Reproduce verbatim the rows below, from the first one through the row containing "CAS 25 Liaz Karosa", both included.

= SUPPLIED ENTRIES =
──────────
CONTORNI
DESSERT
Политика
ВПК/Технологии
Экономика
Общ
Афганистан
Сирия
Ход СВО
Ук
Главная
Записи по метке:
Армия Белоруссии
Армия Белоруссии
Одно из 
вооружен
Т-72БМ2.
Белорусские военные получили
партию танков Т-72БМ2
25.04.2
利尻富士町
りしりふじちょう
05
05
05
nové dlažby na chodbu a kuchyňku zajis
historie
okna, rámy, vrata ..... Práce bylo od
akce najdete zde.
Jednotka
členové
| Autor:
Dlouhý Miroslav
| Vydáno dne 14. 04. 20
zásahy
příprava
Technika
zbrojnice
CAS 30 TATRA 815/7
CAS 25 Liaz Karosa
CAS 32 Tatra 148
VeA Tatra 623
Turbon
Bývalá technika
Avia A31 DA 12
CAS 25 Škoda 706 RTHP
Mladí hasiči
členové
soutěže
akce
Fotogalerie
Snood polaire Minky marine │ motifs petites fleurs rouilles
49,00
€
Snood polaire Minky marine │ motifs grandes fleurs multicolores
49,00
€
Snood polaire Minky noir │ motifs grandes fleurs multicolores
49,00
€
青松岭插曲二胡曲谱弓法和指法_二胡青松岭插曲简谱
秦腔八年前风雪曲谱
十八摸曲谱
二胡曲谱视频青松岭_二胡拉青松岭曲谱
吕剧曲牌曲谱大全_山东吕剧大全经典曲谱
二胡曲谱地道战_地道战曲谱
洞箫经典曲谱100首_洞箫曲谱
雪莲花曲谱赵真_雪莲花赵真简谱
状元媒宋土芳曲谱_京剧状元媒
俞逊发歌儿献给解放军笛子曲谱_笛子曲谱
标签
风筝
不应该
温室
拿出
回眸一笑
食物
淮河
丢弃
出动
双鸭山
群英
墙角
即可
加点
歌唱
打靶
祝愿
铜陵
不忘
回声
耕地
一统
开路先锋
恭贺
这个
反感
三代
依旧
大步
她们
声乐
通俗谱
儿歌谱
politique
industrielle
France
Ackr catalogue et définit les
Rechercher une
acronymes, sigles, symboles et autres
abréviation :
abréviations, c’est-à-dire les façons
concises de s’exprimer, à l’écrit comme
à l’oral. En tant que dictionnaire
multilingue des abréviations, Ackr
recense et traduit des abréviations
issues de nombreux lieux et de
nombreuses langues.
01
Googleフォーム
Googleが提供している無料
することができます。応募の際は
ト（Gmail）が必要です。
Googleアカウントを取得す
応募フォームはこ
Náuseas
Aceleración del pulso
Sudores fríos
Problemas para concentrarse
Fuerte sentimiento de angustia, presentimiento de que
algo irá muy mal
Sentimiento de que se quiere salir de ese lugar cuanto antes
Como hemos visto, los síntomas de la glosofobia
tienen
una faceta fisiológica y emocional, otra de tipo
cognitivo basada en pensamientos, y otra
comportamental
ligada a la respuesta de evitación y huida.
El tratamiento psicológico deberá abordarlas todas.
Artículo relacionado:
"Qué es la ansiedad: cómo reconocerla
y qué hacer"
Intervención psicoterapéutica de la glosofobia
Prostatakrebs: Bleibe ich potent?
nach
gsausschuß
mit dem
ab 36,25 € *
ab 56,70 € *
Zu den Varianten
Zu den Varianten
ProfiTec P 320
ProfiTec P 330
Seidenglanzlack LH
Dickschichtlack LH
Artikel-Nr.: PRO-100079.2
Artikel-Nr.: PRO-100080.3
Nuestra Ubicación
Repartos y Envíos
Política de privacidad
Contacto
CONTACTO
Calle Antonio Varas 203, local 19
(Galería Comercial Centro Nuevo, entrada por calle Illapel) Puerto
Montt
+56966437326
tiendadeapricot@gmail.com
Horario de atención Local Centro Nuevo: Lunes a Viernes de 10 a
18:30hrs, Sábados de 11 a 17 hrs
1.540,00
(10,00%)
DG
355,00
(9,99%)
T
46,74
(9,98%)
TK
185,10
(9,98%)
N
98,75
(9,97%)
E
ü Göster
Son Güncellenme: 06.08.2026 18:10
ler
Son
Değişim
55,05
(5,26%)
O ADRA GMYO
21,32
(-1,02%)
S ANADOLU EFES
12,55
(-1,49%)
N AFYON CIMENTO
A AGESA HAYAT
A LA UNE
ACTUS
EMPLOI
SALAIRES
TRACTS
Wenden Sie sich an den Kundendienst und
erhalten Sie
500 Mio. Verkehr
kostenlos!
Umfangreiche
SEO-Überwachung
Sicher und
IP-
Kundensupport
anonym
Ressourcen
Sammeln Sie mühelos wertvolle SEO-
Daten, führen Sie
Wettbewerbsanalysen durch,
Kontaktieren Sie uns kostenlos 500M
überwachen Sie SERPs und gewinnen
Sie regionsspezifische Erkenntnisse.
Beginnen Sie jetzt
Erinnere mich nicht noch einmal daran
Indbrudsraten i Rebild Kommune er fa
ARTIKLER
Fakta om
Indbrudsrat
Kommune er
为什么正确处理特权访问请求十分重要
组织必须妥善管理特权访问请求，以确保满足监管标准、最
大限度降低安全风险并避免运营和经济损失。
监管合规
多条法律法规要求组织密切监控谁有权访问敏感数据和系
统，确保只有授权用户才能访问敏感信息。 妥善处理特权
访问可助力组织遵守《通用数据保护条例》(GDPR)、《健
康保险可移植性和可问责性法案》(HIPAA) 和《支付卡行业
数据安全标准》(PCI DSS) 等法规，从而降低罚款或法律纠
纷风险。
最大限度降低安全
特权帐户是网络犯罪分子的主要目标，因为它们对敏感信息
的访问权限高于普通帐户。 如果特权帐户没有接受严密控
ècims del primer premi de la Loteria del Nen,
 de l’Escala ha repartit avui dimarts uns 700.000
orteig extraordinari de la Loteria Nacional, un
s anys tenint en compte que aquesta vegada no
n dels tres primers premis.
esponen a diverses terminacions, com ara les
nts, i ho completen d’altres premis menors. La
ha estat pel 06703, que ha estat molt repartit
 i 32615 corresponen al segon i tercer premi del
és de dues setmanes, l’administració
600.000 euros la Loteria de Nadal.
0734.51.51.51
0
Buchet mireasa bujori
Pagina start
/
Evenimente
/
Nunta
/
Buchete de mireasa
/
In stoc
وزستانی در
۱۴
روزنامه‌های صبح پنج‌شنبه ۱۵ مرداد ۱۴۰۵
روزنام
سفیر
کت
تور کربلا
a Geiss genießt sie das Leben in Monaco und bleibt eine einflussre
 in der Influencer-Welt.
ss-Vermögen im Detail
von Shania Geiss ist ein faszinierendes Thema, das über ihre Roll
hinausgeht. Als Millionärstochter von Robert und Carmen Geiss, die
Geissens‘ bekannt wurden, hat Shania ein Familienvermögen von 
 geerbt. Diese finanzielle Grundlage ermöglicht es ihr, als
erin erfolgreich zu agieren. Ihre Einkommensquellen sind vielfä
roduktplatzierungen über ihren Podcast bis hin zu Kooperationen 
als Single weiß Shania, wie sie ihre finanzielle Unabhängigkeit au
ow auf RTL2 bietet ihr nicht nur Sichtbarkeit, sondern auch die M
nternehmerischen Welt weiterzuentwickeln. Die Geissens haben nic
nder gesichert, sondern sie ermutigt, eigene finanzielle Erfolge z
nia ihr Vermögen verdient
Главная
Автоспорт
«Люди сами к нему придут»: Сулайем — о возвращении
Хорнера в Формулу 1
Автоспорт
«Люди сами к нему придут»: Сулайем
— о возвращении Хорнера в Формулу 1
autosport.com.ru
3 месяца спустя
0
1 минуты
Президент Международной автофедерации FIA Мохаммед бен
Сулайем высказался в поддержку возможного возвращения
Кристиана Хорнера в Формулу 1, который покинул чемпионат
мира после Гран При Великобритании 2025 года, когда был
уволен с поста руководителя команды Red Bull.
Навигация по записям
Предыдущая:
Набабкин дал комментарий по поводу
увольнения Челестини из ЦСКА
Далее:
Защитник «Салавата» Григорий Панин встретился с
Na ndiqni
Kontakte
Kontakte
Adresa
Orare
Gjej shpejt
──────────
= TASK RESULT =
CONTORNI
DESSERT
Политика
ВПК/Технологии
Экономика
Общ
Афганистан
Сирия
Ход СВО
Ук
Главная
Записи по метке:
Армия Белоруссии
Армия Белоруссии
Одно из 
вооружен
Т-72БМ2.
Белорусские военные получили
партию танков Т-72БМ2
25.04.2
利尻富士町
りしりふじちょう
05
05
05
nové dlažby na chodbu a kuchyňku zajis
historie
okna, rámy, vrata ..... Práce bylo od
akce najdete zde.
Jednotka
členové
| Autor:
Dlouhý Miroslav
| Vydáno dne 14. 04. 20
zásahy
příprava
Technika
zbrojnice
CAS 30 TATRA 815/7
CAS 25 Liaz Karosa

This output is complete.